Source texts of formatted documents:
——

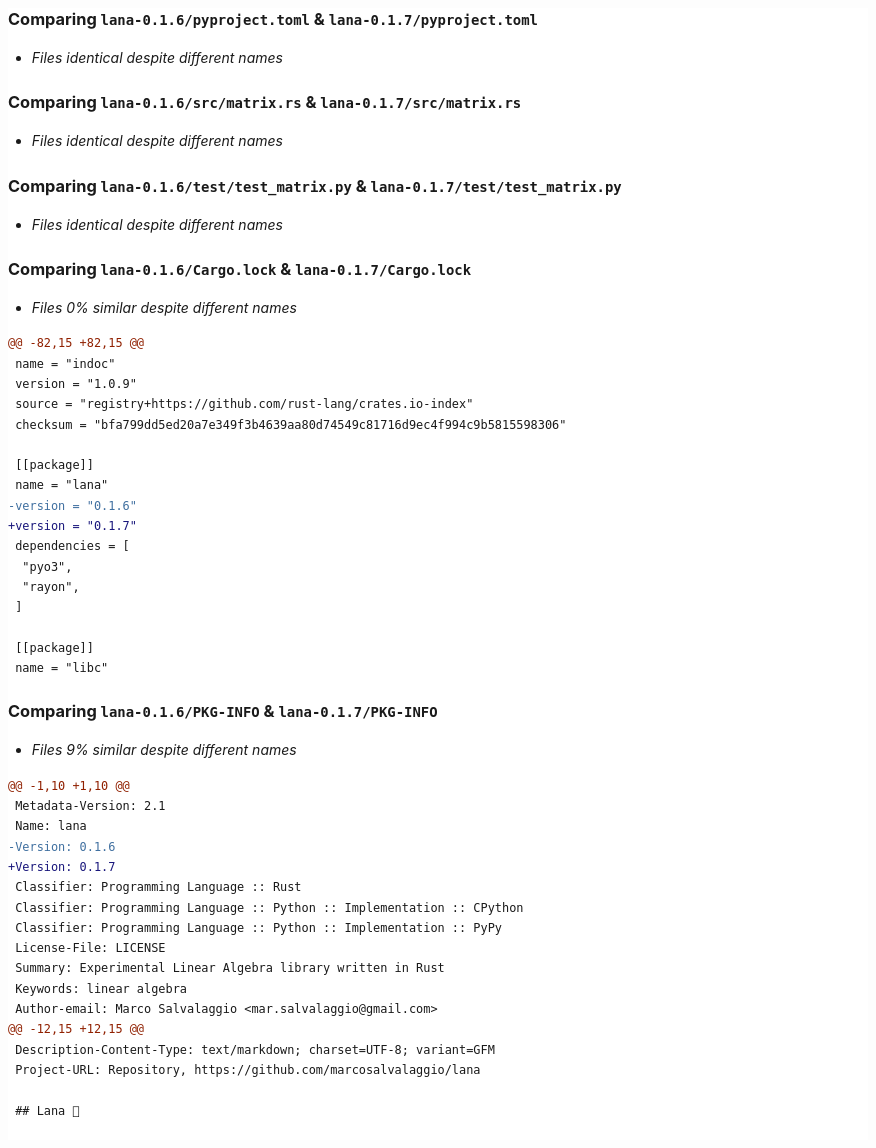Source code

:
 ```
```

### Comparing `lana-0.1.6/pyproject.toml` & `lana-0.1.7/pyproject.toml`

 * *Files identical despite different names*

### Comparing `lana-0.1.6/src/matrix.rs` & `lana-0.1.7/src/matrix.rs`

 * *Files identical despite different names*

### Comparing `lana-0.1.6/test/test_matrix.py` & `lana-0.1.7/test/test_matrix.py`

 * *Files identical despite different names*

### Comparing `lana-0.1.6/Cargo.lock` & `lana-0.1.7/Cargo.lock`

 * *Files 0% similar despite different names*

```diff
@@ -82,15 +82,15 @@
 name = "indoc"
 version = "1.0.9"
 source = "registry+https://github.com/rust-lang/crates.io-index"
 checksum = "bfa799dd5ed20a7e349f3b4639aa80d74549c81716d9ec4f994c9b5815598306"
 
 [[package]]
 name = "lana"
-version = "0.1.6"
+version = "0.1.7"
 dependencies = [
  "pyo3",
  "rayon",
 ]
 
 [[package]]
 name = "libc"
```

### Comparing `lana-0.1.6/PKG-INFO` & `lana-0.1.7/PKG-INFO`

 * *Files 9% similar despite different names*

```diff
@@ -1,10 +1,10 @@
 Metadata-Version: 2.1
 Name: lana
-Version: 0.1.6
+Version: 0.1.7
 Classifier: Programming Language :: Rust
 Classifier: Programming Language :: Python :: Implementation :: CPython
 Classifier: Programming Language :: Python :: Implementation :: PyPy
 License-File: LICENSE
 Summary: Experimental Linear Algebra library written in Rust
 Keywords: linear algebra
 Author-email: Marco Salvalaggio <mar.salvalaggio@gmail.com>
@@ -12,15 +12,15 @@
 Description-Content-Type: text/markdown; charset=UTF-8; variant=GFM
 Project-URL: Repository, https://github.com/marcosalvalaggio/lana
 
 ## Lana 🧶
 
```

——

### Task
From the data above, give the number of lines that hold "Python", without anything else.

### Your solution
2